All Debts In One Location

     Often, a debtor will have lawsuits in several courts, collection activity, an out-of-court foreclosure, and perhaps cases in tax or family court. A benefit of bankruptcy is that it provides one forum or location for all of the debtor's debts to be handled. Creditors can participate in the case by just filling out a proof of claim form and attaching supporting documents. They do not have to sue the debtor with a full-fledged lawsuit, as is required in state court. This can result in considerable efficiency and savings in terms of time and expense.

Possible Increase of Homestead Exemption

     Bankruptcy law imposes certain restrictions and caps on homestead exemptions under certain circumstances. It can also operate to increase a particular debtor's available exemption. This might occur where a debtor owns a home, a creditor has obtained a judgment against him, and then recorded an abstract of that judgment, imposing a lien on the house. Under traditional state law, the debtor's homestead exemption would be limited to the dollar amount of the homestead exemption then in effect. This is true even if the exemptions subsequently increased. However, if this debtor files bankruptcy, then he is entitled to claim the exemptions in place on the date of the bankruptcy filing, which in most cases is an increased amount. This can be a very beneficial strategy in cases where the state homestead exemption has gone up.

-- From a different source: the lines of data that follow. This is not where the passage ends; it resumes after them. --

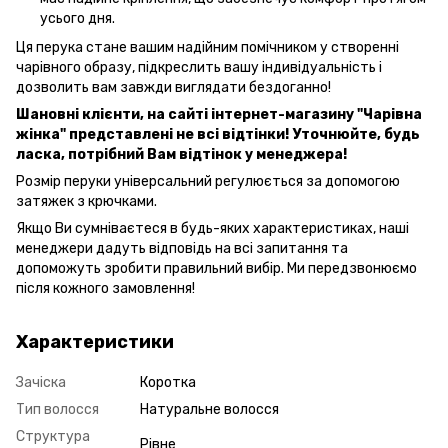
усього дня.
Ця перука стане вашим надійним помічником у створенні
чарівного образу, підкреслить вашу індивідуальність і
дозволить вам завжди виглядати бездоганно!
Шановні клієнти, на сайті інтернет-магазину "Чарівна
жінка" представлені не всі відтінки! Уточнюйте, будь
ласка, потрібний Вам відтінок у менеджера!
Розмір перуки універсальний регулюється за допомогою
затяжек з крючками.
Якщо Ви сумніваєтеся в будь-яких характеристиках, наші
менеджери дадуть відповідь на всі запитання та
допоможуть зробити правильний вибір. Ми передзвонюємо
після кожного замовлення!
Характеристики
Зачіска
Коротка
Тип волосся
Натуральне волосся
Структура
Рівне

Keep Consumer Goods at a Reduced Price

     In a Chapter 7 case, the individual debtor may end up being able to "buy" back from a secured creditor, like Best Buy, consumer electronics or other goods at a greatly reduced price. Common items include computers and big-screen TVs. Debtor fills out the required Debtor's Statement of Intention, and then "redeems" the item from the lien of the creditor. Debtor pays only the current value of the item. This can result in potential savings of thousands of dollars from what is owed on the contract. The only drawback is that the creditor can insist on a one-time lump-sum cash payment. This is a strategy that may work to the debtor's benefit.

Bankruptcy Can Be Relatively Cheap

     Bankruptcy can be a true bargain, where you can "get a lot of bang for your buck". If a debtor pays $ 2500 in fees and costs to wipe out $ 100k of credit card debt, it is not a bad investment. In fact, the $ 2500 probably amounts to one or two months of credit card payments at the minimum amount due. Often, bankruptcy fees and costs pale in comparison to fees charged in state court matters.


Positive Impact on Credit

     Bankruptcy often has a positive impact on one's credit. This is the case where a debtor has been late on his payments, or has had collections and lawsuits on his credit report. In those cases, as soon as the debtor receives his discharge, his credit will immediately start to improve.

     In other cases, the debtor may have an 800+ FICO score, no lates and "perfect" credit. At the same time, he may have $ 200-300k of credit card and other unsecured debt that he simply has been juggling for years, making minimum payments and borrowing from account to account, on the proverbial treadmill, getting nowhere in trying to pay it down. When he files, his credit score will plummet. But, in most instances, it will be worth it to obtain the debt relief. In many cases, a debtor does not need credit, because he may already own a home and car with decent interest rates and monthly payments. The credit factor is one to consider when evaluating options.